■ Lista de tareas ■
A. Transcriba el pasaje del texto sobre el uso estratégico de lo banal comprendido entre "Esto no es nuevo." y "o imágenes simpáticas.", ambos inclusive. Al hacerlo, rebautice "saturación" como "sobrecarga".
B. Prosiga el texto sobre el uso estratégico de lo banal en la comunicación pública a partir de donde termina.

■ Fragmento seleccionado ■
=-=-=-=-=

Y cuando me refiero a banal, porque siempre hay quien dispara sin conocer el concepto, es a algo trivial, común, insustancial, irrelevante, fútil, superficial o intrascendente. Vamos, algo que realmente no aporta a lo que tenemos que seguir con especial atención y que puede afectarnos como ciudadanos.
Deben tomar conciencia de los puestos, lo que éstos representan y lo que se espera de cada uno de los que los ocupan. No todo se puede publicar, ni todo tiene que proyectarse desde el entretenimiento o el espectáculo.
Y no se trata de criticar lo cotidiano ni lo humano. Todos valoramos los gestos de cercanía, el amor, las mascotas, una celebración. Pero lo que a mí me llama la atención es el uso estratégico de lo banal; así, lo trivial se presenta en forma de espectáculo para desviar la atención de los asuntos importantes.
Esto no es nuevo. Responde al hecho de que somos visuales y emocionales, por lo que lo complejo y urgente se deja a un lado. Lo superficial suele viralizarse con más facilidad. Y está bien que nos divirtamos, pero cuando se usa este tipo de contenido para eclipsar información de valor o urgente, nos encontramos con formas casi imperceptibles de manipulación y propaganda.
Una de estas técnicas es la estrategia de distracción, identificada por Sylvain Timsit y atribuida a Noam Chomsky, que busca desviar la atención de temas complejos o problemáticos para enfocarla en asuntos triviales.
A esto se suman principios como la saturación, que inunda el espacio informativo con datos irrelevantes; la repetición, que de tanto mencionarlas se toman como ciertas y la simplificación, que reduce problemas complejos a anécdotas o imágenes simpáticas.
Además, está la tendencia a la mediocridad, que busca promover la creencia de que el ser vulgar, inculto, incorrecto, etc., es adecuado y está de moda; como también así el apelar a la emoción más que a la reflexión.
Desde la perspectiva de la comunicación, que es de lo que estoy hablando, esto es una forma de controlar el discurso y fijar la agenda. La teoría de la ‘agenda setting’, desarrollada en los ’70 por Maxwell McCombs y Donald Shaw, plantea que aunque los medios no nos dicen qué pensar, sí lo hacen sobre lo que tenemos que pensar.
Hoy, con las redes sociales, las figuras públicas pueden influir directamente en esa agenda, generando contenido que los medios amplifican. Así, temas banales terminan dominando el espacio público mientras lo verdaderamente urgente queda en la sombra.

=-=-=-=-=

■ Datos disponibles ■
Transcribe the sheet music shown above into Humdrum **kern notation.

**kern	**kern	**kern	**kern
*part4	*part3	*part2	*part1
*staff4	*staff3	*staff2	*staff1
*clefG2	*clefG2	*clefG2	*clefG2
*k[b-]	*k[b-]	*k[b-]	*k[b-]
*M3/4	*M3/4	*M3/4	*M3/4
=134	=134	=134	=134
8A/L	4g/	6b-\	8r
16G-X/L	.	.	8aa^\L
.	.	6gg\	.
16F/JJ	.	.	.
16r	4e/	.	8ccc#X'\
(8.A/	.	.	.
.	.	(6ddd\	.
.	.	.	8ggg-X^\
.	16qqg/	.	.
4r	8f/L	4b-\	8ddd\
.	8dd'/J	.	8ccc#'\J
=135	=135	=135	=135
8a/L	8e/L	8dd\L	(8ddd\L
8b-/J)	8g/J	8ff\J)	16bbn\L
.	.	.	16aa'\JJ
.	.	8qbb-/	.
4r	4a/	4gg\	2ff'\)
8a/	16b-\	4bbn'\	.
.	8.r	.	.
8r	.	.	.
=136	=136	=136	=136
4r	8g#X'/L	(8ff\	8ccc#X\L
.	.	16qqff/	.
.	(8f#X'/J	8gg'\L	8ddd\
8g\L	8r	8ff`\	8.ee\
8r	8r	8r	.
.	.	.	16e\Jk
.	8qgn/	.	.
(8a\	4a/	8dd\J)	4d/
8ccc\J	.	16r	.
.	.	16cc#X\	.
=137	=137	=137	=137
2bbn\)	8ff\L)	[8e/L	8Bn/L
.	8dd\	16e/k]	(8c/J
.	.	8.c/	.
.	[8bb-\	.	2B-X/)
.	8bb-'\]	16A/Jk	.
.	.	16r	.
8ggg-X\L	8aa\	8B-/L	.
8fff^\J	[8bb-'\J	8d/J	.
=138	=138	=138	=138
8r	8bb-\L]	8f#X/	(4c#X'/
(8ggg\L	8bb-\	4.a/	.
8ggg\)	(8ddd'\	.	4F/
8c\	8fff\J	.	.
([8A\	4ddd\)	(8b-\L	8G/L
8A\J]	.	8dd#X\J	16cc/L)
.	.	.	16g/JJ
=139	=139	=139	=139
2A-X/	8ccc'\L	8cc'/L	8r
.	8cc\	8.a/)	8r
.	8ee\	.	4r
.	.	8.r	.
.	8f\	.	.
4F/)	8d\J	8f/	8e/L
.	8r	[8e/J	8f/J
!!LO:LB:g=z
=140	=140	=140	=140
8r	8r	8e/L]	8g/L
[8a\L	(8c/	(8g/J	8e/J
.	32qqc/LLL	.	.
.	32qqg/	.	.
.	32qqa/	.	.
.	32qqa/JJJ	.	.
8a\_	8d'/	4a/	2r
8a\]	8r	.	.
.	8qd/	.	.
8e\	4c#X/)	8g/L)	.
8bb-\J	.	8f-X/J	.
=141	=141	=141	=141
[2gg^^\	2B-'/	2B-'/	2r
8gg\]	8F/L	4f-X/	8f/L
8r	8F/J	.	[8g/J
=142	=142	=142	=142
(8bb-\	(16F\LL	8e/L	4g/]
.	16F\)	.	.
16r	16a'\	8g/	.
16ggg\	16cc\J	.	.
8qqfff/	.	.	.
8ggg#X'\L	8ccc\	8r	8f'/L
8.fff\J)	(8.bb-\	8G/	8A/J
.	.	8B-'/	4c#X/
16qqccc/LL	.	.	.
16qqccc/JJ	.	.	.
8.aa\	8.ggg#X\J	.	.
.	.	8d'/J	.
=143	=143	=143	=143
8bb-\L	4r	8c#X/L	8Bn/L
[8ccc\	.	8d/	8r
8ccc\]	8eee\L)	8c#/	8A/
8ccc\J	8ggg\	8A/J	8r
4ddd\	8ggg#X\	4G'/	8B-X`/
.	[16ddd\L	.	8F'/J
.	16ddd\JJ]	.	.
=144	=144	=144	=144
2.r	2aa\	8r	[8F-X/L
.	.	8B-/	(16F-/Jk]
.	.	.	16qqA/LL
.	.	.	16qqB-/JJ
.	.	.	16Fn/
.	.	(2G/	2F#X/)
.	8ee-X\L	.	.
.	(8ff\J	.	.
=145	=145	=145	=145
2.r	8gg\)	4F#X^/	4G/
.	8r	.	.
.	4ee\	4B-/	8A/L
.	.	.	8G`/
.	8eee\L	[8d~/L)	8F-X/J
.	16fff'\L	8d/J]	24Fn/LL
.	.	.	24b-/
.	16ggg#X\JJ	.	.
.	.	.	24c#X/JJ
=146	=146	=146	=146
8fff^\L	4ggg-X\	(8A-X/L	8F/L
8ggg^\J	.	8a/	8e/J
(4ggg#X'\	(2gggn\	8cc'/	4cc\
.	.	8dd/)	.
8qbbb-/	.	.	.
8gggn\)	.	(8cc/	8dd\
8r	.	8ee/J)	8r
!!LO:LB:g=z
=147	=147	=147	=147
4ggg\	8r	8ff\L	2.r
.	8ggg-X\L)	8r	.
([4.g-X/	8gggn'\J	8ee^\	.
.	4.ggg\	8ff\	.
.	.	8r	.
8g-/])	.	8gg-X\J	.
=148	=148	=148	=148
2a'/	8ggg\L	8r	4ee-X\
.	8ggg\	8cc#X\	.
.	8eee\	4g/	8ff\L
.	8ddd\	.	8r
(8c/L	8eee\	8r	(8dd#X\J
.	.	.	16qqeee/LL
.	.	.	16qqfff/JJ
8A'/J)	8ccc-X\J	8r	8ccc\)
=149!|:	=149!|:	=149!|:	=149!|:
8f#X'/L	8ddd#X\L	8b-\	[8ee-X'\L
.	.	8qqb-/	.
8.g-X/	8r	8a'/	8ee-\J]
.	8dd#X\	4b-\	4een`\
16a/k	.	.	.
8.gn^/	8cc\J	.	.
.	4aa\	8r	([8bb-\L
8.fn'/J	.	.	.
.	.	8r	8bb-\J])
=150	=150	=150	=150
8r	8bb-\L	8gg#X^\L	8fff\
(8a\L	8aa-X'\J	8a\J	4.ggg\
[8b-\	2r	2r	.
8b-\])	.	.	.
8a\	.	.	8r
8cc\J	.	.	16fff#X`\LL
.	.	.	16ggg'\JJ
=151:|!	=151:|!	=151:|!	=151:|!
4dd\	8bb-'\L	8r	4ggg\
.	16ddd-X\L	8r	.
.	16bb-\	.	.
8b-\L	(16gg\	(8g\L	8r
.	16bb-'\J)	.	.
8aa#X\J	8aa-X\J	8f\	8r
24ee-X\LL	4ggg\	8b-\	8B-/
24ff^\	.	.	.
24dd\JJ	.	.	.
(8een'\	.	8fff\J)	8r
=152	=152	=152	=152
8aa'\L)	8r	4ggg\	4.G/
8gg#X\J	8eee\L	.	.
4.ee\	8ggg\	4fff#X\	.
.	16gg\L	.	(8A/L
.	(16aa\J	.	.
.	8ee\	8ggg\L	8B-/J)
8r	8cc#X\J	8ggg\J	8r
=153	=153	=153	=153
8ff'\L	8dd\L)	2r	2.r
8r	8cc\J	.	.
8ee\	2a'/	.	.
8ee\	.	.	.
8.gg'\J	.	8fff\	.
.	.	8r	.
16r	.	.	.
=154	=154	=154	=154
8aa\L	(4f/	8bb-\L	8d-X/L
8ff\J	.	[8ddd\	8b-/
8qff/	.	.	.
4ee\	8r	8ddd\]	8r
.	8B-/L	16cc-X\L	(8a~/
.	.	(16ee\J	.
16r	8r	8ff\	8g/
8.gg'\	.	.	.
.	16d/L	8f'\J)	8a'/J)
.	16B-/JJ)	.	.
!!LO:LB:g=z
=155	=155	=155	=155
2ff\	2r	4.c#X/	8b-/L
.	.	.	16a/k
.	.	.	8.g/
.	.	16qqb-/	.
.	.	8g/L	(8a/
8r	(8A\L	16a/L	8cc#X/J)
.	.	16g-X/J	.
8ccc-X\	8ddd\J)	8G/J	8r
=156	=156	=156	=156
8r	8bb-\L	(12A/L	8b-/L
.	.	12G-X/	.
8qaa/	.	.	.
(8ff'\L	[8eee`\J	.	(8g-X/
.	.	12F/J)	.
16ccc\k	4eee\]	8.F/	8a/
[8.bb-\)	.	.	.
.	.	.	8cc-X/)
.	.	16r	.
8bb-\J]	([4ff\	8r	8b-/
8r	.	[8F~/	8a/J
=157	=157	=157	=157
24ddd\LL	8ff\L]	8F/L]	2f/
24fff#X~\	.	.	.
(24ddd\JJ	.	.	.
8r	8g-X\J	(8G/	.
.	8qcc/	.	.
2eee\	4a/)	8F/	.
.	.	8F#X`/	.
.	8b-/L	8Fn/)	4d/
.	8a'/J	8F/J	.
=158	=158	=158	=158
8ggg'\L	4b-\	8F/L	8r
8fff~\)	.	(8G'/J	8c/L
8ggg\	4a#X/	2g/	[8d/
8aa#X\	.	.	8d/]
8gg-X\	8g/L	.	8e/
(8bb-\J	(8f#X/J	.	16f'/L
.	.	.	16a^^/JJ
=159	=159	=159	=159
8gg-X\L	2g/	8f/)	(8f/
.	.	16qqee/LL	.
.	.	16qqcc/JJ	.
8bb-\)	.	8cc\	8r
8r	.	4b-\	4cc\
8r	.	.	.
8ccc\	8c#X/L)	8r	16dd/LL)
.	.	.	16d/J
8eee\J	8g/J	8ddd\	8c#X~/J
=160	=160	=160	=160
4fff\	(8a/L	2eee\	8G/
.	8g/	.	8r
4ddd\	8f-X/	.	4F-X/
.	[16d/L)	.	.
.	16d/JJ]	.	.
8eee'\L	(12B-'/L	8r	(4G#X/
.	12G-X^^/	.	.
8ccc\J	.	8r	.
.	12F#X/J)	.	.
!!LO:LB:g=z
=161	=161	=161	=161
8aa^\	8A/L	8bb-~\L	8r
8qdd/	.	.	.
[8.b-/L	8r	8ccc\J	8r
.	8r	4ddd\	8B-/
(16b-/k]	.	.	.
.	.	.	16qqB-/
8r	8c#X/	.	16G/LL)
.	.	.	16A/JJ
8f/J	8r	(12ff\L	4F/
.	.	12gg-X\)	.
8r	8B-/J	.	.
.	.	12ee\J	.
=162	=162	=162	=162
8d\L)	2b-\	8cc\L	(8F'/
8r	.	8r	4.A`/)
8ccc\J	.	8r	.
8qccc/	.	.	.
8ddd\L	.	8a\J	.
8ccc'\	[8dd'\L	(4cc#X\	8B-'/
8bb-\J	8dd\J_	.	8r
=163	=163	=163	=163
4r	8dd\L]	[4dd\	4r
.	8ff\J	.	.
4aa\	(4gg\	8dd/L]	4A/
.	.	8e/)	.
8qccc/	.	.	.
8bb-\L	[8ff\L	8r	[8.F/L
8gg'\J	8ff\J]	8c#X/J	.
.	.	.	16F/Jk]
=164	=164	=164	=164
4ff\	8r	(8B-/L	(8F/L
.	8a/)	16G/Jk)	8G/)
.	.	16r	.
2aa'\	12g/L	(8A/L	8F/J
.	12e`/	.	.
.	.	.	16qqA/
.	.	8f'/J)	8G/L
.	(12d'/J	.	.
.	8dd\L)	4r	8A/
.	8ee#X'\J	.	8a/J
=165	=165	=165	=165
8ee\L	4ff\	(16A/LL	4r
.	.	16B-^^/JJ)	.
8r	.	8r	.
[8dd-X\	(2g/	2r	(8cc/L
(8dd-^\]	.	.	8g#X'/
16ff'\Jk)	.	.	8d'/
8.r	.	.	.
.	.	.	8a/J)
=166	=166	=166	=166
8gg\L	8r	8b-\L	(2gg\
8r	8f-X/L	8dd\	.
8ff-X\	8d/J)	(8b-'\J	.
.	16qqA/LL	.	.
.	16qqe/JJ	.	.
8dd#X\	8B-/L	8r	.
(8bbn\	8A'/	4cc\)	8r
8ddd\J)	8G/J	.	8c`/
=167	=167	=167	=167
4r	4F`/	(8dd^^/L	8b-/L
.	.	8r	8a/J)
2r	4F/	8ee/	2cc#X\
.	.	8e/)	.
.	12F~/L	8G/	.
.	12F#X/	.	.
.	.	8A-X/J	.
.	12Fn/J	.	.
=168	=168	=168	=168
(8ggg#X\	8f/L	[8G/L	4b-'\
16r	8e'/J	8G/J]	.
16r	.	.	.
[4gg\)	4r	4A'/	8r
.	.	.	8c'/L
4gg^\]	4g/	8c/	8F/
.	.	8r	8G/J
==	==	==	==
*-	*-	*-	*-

=-=-=-=-=

■ Lista de respuestas ■
A.
Esto no es nuevo. Responde al hecho de que somos visuales y emocionales, por lo que lo complejo y urgente se deja a un lado. Lo superficial suele viralizarse con más facilidad. Y está bien que nos divirtamos, pero cuando se usa este tipo de contenido para eclipsar información de valor o urgente, nos encontramos con formas casi imperceptibles de manipulación y propaganda.
Una de estas técnicas es la estrategia de distracción, identificada por Sylvain Timsit y atribuida a Noam Chomsky, que busca desviar la atención de temas complejos o problemáticos para enfocarla en asuntos triviales.
A esto se suman principios como la sobrecarga, que inunda el espacio informativo con datos irrelevantes; la repetición, que de tanto mencionarlas se toman como ciertas y la simplificación, que reduce problemas complejos a anécdotas o imágenes simpáticas.

B.
Además, esta espectacularización no solo dirige la atención, sino que construye imágenes. Se proyectan como cercanos, divertidos y/o casuales, pero rara vez vinculados a la rendición de cuentas, la solución de problemas o la toma de decisiones difíciles.
La espectacularización de lo banal no es algo fortuito. Es una estrategia de comunicación que combina lo emocional con lo simbólico y lo visual para mantener la atención en lo intrascendente. Y si bien todos necesitamos momentos ligeros, no podemos permitir que lo trivial desplace a lo esencial en el discurso público.
Entonces, ¿qué queda fuera de la conversación mientras hablamos de lo que publican en redes estas figuras públicas? Mucho. En una sociedad democrática -se supone- la información es poder y no deberíamos conformarnos con menos.
La verdadera cercanía se construye con acciones, no con imágenes construidas. Porque, al final, la validación no va a estar en los likes, los comentarios, los compartidos o con las caritas, sino que el pase de factura se da en las urnas.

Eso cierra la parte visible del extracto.